Here I am in bed with my laptop having a Camden evening that doesn’t make the news. I’m thinking how happy I am that my second eye surgery (cataract surgeries, left and right) seems to be as successful as the first. I do have another appointment to make the final judgment, but so far, I can only say WOW! You may not believe that a city girl/old lady like me would have been nervous, but I was. Vision is important–I couldn’t help but worry what happened if something went wrong? How about an earthquake during the surgery?
It’s raining outside and the wind is making my window rattle. This evening photo wasn’t taken today–I did not dare to drive only twenty-four hours after surgery, but I took the photo a few days ago at 36th and River Road in Cramer Hill.

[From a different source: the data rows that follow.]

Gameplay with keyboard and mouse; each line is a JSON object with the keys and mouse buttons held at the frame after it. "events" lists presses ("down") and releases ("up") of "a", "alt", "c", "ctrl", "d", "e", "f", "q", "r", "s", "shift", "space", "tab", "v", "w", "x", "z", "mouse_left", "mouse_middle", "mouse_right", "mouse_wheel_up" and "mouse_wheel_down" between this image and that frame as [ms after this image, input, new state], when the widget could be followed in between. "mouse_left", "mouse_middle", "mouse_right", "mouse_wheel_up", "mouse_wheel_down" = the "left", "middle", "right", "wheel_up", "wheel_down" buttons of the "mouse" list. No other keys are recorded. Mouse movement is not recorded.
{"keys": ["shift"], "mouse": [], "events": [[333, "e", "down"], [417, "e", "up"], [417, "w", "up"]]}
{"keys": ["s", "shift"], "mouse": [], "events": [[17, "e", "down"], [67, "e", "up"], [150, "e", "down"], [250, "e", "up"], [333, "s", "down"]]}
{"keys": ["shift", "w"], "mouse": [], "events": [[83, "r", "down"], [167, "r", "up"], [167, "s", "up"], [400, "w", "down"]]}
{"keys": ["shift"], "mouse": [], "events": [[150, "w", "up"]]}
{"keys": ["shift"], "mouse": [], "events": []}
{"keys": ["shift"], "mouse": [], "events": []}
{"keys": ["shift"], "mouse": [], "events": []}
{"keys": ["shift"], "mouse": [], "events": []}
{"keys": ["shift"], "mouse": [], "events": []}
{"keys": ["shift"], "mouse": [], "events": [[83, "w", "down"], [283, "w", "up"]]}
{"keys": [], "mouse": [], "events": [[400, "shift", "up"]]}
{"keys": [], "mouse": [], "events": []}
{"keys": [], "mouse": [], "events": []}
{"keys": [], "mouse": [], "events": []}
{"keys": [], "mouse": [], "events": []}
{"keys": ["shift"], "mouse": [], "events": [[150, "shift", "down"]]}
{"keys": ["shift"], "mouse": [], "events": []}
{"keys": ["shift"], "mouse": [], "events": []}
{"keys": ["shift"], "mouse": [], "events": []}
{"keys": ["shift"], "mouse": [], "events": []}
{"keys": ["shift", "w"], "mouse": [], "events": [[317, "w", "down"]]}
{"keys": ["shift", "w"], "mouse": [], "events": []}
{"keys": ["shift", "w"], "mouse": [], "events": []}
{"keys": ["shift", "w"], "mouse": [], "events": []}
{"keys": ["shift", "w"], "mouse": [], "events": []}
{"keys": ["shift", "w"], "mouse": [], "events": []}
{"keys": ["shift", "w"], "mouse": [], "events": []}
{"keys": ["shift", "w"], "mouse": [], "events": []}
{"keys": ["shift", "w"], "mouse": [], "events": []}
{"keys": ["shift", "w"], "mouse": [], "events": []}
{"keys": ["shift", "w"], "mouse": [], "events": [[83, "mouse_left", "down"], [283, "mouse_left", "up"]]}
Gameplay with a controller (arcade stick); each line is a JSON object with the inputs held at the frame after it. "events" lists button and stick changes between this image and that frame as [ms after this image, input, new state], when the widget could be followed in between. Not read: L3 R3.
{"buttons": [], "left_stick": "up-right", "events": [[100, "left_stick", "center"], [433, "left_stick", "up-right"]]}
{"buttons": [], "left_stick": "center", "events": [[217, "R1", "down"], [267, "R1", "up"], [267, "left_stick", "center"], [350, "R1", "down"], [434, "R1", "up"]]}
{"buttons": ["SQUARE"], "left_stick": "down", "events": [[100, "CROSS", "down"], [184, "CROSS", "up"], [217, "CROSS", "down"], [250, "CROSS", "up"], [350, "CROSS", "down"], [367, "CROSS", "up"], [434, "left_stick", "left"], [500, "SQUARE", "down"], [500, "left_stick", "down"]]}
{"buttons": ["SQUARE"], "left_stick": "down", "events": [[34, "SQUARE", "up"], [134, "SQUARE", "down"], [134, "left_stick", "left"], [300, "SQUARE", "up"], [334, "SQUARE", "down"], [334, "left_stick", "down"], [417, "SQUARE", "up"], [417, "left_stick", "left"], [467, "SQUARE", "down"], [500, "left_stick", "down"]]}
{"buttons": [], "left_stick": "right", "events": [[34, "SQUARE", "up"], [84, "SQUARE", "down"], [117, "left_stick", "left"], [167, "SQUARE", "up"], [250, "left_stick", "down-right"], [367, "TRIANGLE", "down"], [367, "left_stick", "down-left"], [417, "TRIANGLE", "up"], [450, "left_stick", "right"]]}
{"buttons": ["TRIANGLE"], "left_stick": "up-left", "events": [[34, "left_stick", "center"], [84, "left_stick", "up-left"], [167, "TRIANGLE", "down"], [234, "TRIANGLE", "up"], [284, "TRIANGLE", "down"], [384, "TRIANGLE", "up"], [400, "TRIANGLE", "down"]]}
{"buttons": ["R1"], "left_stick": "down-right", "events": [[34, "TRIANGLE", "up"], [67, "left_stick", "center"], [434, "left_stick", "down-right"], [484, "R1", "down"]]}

A tractor trailer, maybe coming from Petty’s Island, was turning slowly and I had a chance to snap that beautiful Camden sky.
Along with my good news about my eyes, I have another little piece of joy–a new book came in today’s mail. I thought that I ordered it on Kindle, but, I accidentally ordered it in paperback. That’s fine. I love a REAL book–paper pages–ahh. However, it saves space to have books on Kindle. But, I am looking through this book and am enjoying this happy mistake.
Why We Write About Ourselves, Twenty Memoirists on Why They Expose Themselves (and Others) in the Name of Literature, edited by Meredith Maran, will be the book that I’ll read this week. I skimmed the pieces and I found honest answers about why people write memoirs. Many favorite writers of mine (Anne Lamott, James McBride, Pat Conroy, Edwidge Danicat, Dani Shapiro) appear here. I see other authors that I will read and perhaps I’ll jump into their memoirs, too.
How about you? Have you ever thought about writing your memoir? If so, I bet you’d enjoy this book. By the way, I don’t know the editor and I found this book by chance on Amazon. No kickbacks.
I’m going to rest my eye–poor dear–it’s been through surgery and it’s on a regime of eyedrops now. I’ll read more tomorrow. I’ll close my eyes and think about this piece of advice from Anne Lamott: “Everything that has happened to you is all yours. Just write it. You can worry about the legal issues and the next bad holiday dinner later. Tell the story that’s in you to tell.”
Good night, dear Readers,
Marguerite (Wunsch) Ferra
Cramer Hill Resident
PS Are YOU thinking of writing about YOUR life?